● **Given data**
_____

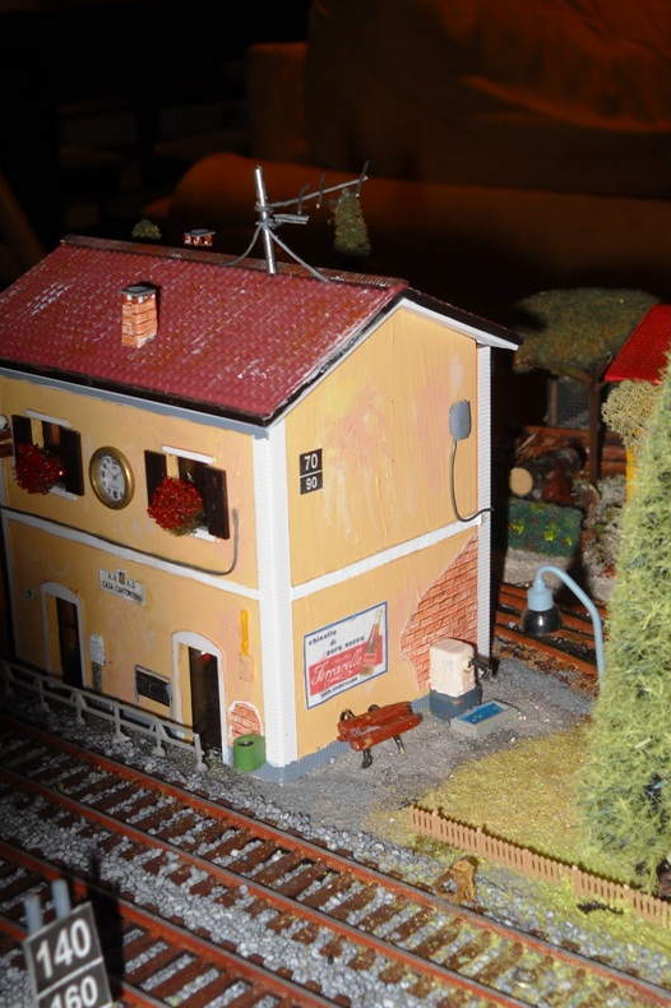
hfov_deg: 23.0
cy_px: 508
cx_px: 320
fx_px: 1651
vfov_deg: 33.9
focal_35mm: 59
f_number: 3.6
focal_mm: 9.24
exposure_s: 1/30
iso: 64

_____

● **Problem statement**
When you copy the records above, keep every word exact but leave out the pictures.

● **Result of this task**
hfov_deg: 23.0
cy_px: 508
cx_px: 320
fx_px: 1651
vfov_deg: 33.9
focal_35mm: 59
f_number: 3.6
focal_mm: 9.24
exposure_s: 1/30
iso: 64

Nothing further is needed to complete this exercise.